In the heyday of The Source, John Lennon was hanging out in LA with guys like Warren Zevon and Alice Cooper and dining regularly at the restaurant alongside Marlon Brando and Warren Beatty. The degree to which Lennon was or wasn't involved with The Source Family and Father Yod remains unclear, but it's known for certain he frequented the restaurant, and most likely saw Ya Ho Wa 13 live, as they played there regularly. 


Neil Young

If you look at the life of Charles Manson starting around when he left prison in 1967 and hitched his way across California, it's obvious he was making things up as he went along. He spent most his life up to that point trying to survive by criminal means, while hopping in and out of prison. By the time he assembled his family of strung-out hippies in Los Angeles, Manson decided what he really needed was a record contract.

Rather that pursue a career as a musician via the traditional route of writing songs and playing shows, he strong-armed famous friends into listening to his tunes and hooking him up with infamously disastrous recording sessions ("When the session day arrived, Charlie failed to impress the talent agent as a musician, but did manage to catch his eye... for new film about a modern Jesus Christ that Universal was considering."). 

Neil Young didn't care about all that. When he met Manson, Young was going solo from Buffalo Springfield and likely saw a compatriot in him. Both were weird, scruffy guys with an affinity for rambling acoustic jams. Young even tried to get Manson a deal

"I asked him if he had a recording contract. He told me he didn’t yet, but he wanted to make records. I told Mo Ostin at Reprise about him, and recommended that Reprise check him out... Shortly afterward, the Sharon Tate-La Bianca murders happened, and Charlie Manson’s name was known around the world."

Young reiterates the notion that Manson had no real master plan in his assessment of the cult leader's music: "His songs were off-the-cuff things he made up as he went along, and they were never the same twice in a row."


Val Kilmer

Parts of Christian Science are interesting. For instance, practitioners believe the material world is an illusion, and reality lies in spirituality. However, they also believe sickness and injury are not physical afflictions, and prayer is the only solution; medical treatment is an affront to God. That's where Christian Science loses all of its cool cred. Sometimes you just have to take some medicine, you know? 
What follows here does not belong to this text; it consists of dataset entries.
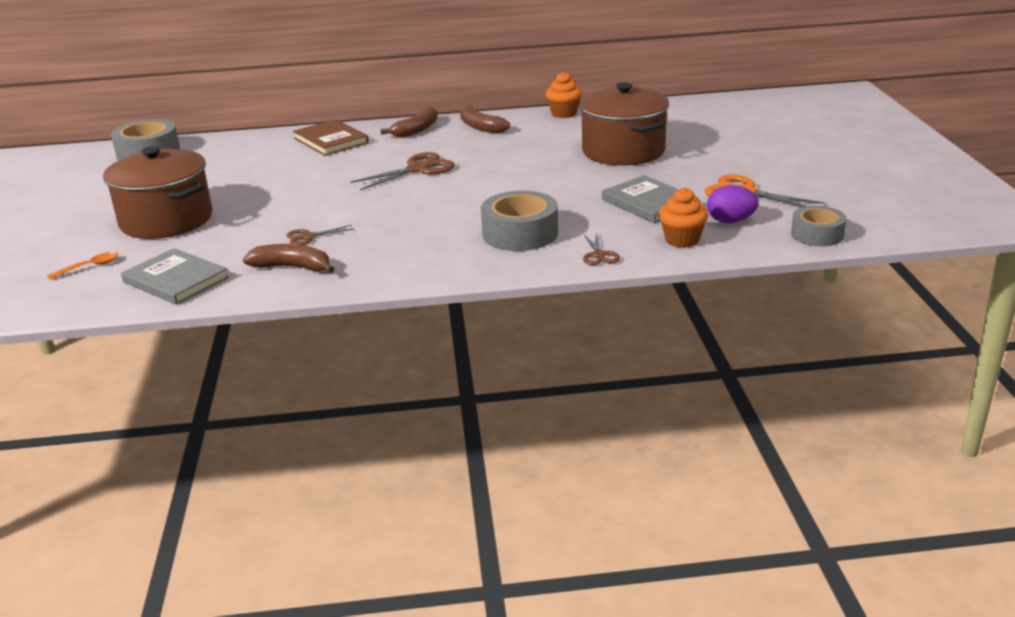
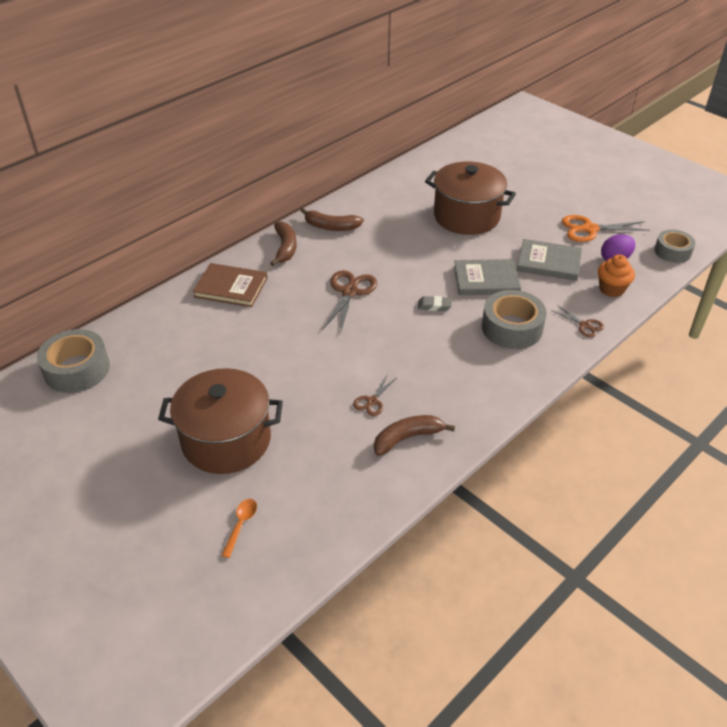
camera: 40 degrees left, 15 degrees up
grey book [121,248,229,305] -> grey book moved to [454,259,521,295]
orange cupcake [545,72,582,118] -> none
none -> grey eraser [418,296,452,311]

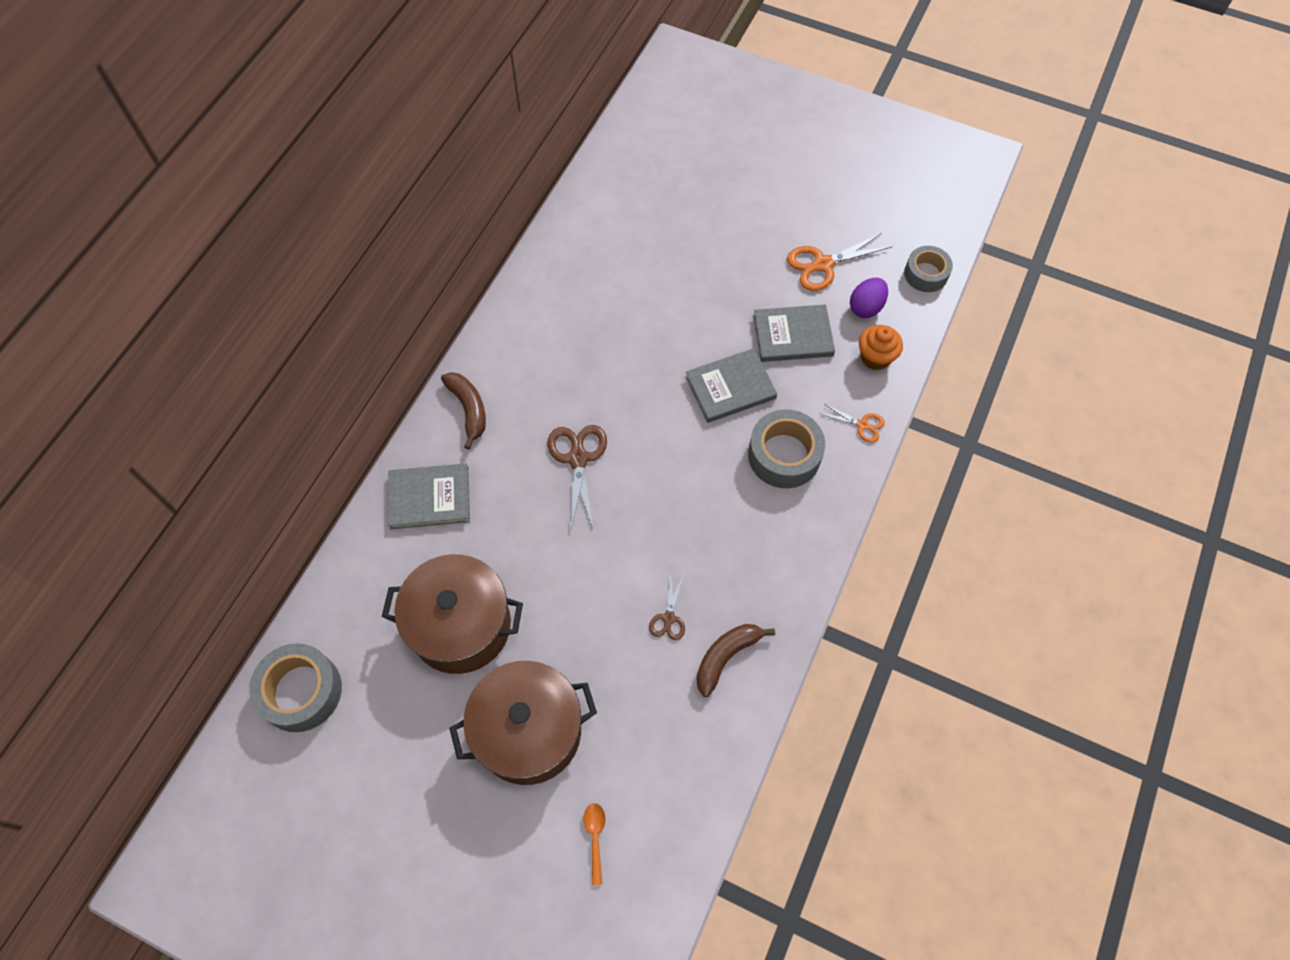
camera: 20 degrees left, 20 degrees up
brown book [193,263,267,307] -> grey book [388,463,470,529]
brown banana [300,208,364,231] -> none
grey eraser [418,296,452,311] -> none
brown pot [425,161,516,235] -> brown pot moved to [382,554,523,674]
brown scissors [551,305,604,338] -> orange scissors [821,404,885,442]

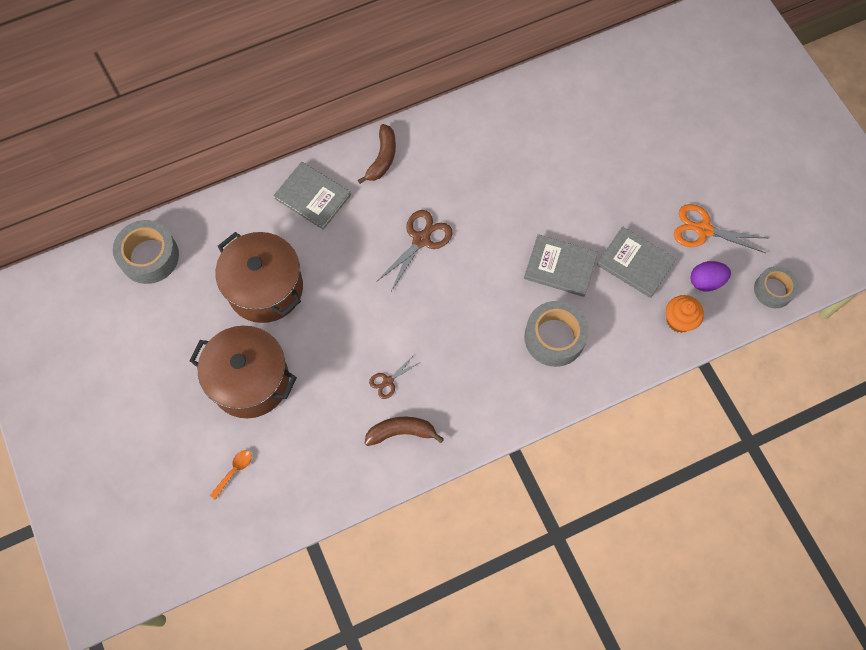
camera: 40 degrees right, 5 degrees up
orange scissors [821,404,885,442] -> none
Val Kilmer is noted to be a strange duck, but he's an actor, so he's allowed a degree of eccentricity. However, the whole praying-the-pain-away thing is a bit much to swallow, especially when the person doing the praying starred in Real Genius. His involvement in Christian Science has been met with skepticism by fans and those who know Kilmer personally, especially in 2015, when TMZ alleged he denied treatment for a tumor until it was almost too late.

In 2016, Michael Douglas said Val Kilmer was suffering from throat cancer (a disease Douglas himself had). Kilmer denied this, saying "I love Michael Douglas but he is misinformed." According to Kilmer, he was in fact suffering from a swollen tongue. He went on to explain

"Some fans have mistakenly thought my silence about my personal issues meant that somehow I wasn't being responsible to my health, because of my reliance on prayer and Love. Nothing could be further from the truth... Being healthy and having the respect of my peers and love from my family, friends, peers and fans is a DAILY source of inspiration, for which I am so grateful."